INPUT DATA START

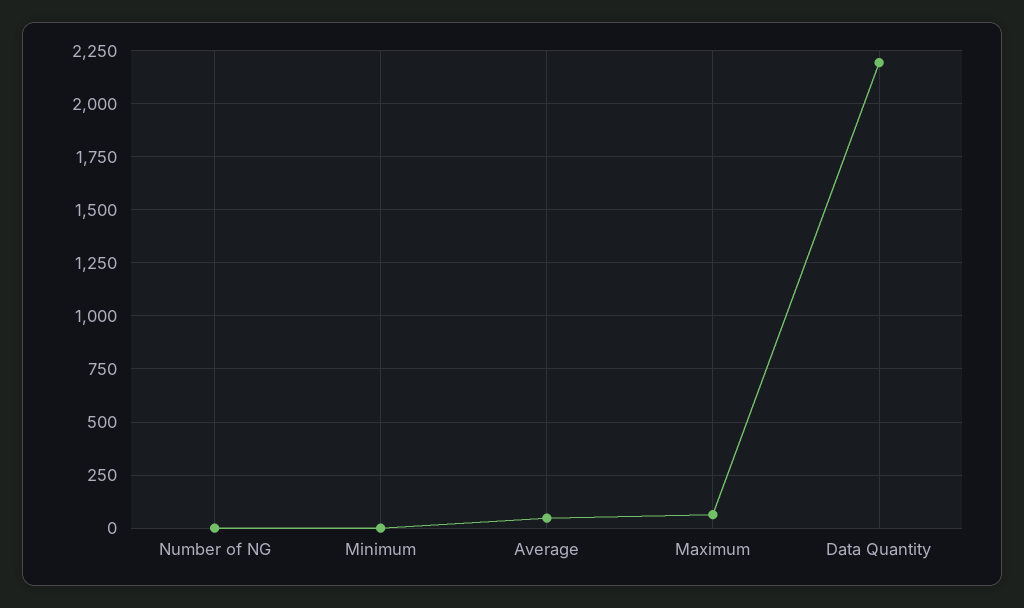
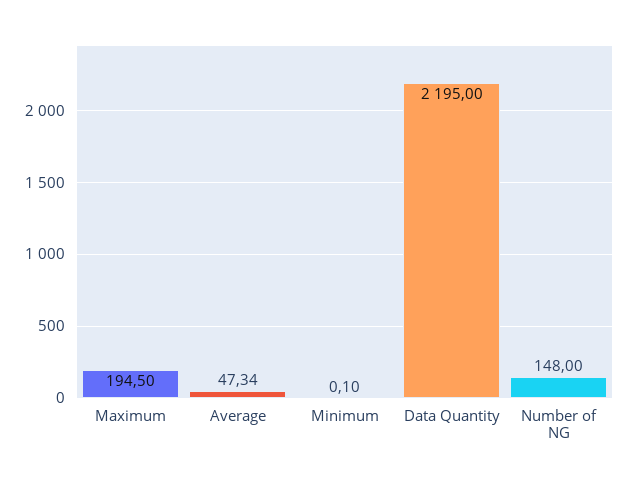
  {
-   "Number of NG": 0,
+   "Number of NG": 148,
    "Minimum": 0.1,
    "Average": 47.34,
-   "Maximum": 50,
+   "Maximum": 194.5,
    "Data Quantity": 2195
  }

INPUT DATA END

→ **WORK INSTRUCTION**
Omitting the pictures, write out the material above exactly as it stands.

→ **COMPLETED TASK**
  {
-   "Number of NG": 0,
+   "Number of NG": 148,
    "Minimum": 0.1,
    "Average": 47.34,
-   "Maximum": 50,
+   "Maximum": 194.5,
    "Data Quantity": 2195
  }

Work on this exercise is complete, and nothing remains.